Document passage:
After the stabbing, the appellant left the scene and discarded the knife. He was arrested 80 minutes later, shoeless and having changed his clothes; he later agreed he had thrown the trousers and shoes worn during the attack away, saying his shoes had had blood on them. During his fourth interview, the appellant provided a short statement in which he admitted to causing the injuries leading to the deceased's death, saying he had lost control after the first stabbing and that he was remorseful and never intended to kill. He went on to say that he had wanted to teach the deceased a lesson due to the way he had treated him and SH but had blacked out and did not expect it to elevate so far.

10.

After a trial before a jury, the appellant was convicted of murder and of having a bladed article.

Sentence

11.

In sentencing the appellant for murder, the judge was bound to impose a life term; in then determining the minimum term, it was common ground that, given the appellant had taken a knife to the scene, this must be at least 25 years (Sentencing Act 2020 schedule 21 paragraph 4(2)(a) and (b)).

12.

The judge accepted there was some, limited, mitigation arising from the appellant's age (he had just turned 25) and mental health issues, notably evidence of low intelligence. He considered, however, that the appellant's previous conviction for assault constituted a relevant aggravating feature. While accepting it related to far less serious offending, the judge saw a parallel with that earlier assault, which occurred in 2021, when the appellant attacked his then partner when she was holding a young child, during which he had kicked the infant's head. As for the present offence, the appellant had known that the deceased would be with his 16-month-old son at the time of the altercation, and, as the audio recording of the incident made apparent, the child saw his father being stabbed and would have heard his mother's screams and his father shouting; the judge considered this was “an extreme aggravating feature” of the offence, warranting a substantial increase so as to result in a minimum term of 30 years.

The appeal and the appellant's submissions in support

13.

Supplied entries:
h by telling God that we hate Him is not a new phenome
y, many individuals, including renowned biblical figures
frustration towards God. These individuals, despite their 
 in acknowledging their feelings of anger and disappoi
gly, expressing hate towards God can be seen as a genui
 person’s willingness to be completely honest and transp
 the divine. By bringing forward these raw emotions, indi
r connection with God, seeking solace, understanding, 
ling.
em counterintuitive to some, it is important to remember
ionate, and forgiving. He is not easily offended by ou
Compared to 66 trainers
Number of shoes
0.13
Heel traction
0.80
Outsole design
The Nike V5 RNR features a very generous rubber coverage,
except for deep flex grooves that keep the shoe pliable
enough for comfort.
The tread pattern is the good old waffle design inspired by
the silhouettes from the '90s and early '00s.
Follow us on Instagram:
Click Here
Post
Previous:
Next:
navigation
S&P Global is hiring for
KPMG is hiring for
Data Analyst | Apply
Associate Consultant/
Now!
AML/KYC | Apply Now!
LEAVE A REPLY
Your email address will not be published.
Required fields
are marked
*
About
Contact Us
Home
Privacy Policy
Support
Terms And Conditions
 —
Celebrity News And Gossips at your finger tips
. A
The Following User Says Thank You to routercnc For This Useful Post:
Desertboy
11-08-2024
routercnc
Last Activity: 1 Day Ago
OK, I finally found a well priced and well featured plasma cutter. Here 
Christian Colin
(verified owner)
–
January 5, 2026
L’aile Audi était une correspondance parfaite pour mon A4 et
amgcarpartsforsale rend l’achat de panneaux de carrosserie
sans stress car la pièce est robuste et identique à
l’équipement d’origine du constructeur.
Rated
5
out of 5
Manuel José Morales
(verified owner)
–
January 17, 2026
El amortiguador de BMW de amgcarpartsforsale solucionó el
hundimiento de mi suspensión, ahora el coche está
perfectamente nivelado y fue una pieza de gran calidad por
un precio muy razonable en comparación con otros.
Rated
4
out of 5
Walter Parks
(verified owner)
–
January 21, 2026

Task requirements:
1. Write out the part of the murder appeal judgment that opens with the words containing "In sentencing the" and closes with "21 paragraph 4(2)(a) and (b)).".
2. Carry on writing the murder appeal judgment from the point where it stops.

Answers provided:
1.
In sentencing the appellant for murder, the judge was bound to impose a life term; in then determining the minimum term, it was common ground that, given the appellant had taken a knife to the scene, this must be at least 25 years (Sentencing Act 2020 schedule 21 paragraph 4(2)(a) and (b)).

2.
By the first ground of appeal, it is contended that the judge overly aggravated the minimum term in relation to the presence of a child and the appellant's previous convictions. The second ground makes the more general objection that the 30-year minimum term was manifestly excessive.

14.

Accepting that the appellant's previous conviction had relevance, in demonstrating that he struggled to maintain his temper, and, consequently, engaged in violence in a domestic context, the appellant says that significantly less serious offending should carry little weight as an aggravating feature of the current offence. As for the presence of the deceased's child, although that was an inherently aggravating factor, it is pointed out that the boy had been left with his mother as the deceased made his way towards the appellant, thus distinguishing this from a case where an infant was being held by, or was in the immediate care of, a person who was then murdered. Furthermore, given the child's young age, it was unclear how much he had seen, heard or understood.

15.

Allowing that schedule 21 of the 2020 Act provides guidelines, not tramlines, the appellant contends that the various starting points and sentencing gaps between them provide direction for the court when considering the seriousness of an offence as a whole, taking into account any aggravating and mitigating features. This was not a case that engaged any of the criteria specified under schedule 21 paragraph 3(2) (where the appropriate starting point, in determining the minimum term, would be 30 years), and, when further taking into account the appellant's personal mitigation, the sentence imposed was manifestly excessive.

The prosecution's position

16.

For the prosecution it was submitted that the judge was entitled to see the seriousness of the offending as significantly aggravated by reason of the appellant's previous conviction and the (known) presence of his son; these matters warranted a substantial and significant upward revision to the starting point. It is further observed that schedule 21 provides starting points, not an end point; the judge permissibly saw the presence of the deceased's child as a factor of "extreme aggravation" and any ultimate equivalence with a higher starting point under the schedule merely reflected that.

Analysis and conclusions

17.

The judge did not obtain a pre-sentence report in this case but it is not suggested that this would have assisted him, and, although we have had regard to the provisions of section 33 of the Sentencing Act, we similarly consider it unnecessary for us to obtain a report.

18.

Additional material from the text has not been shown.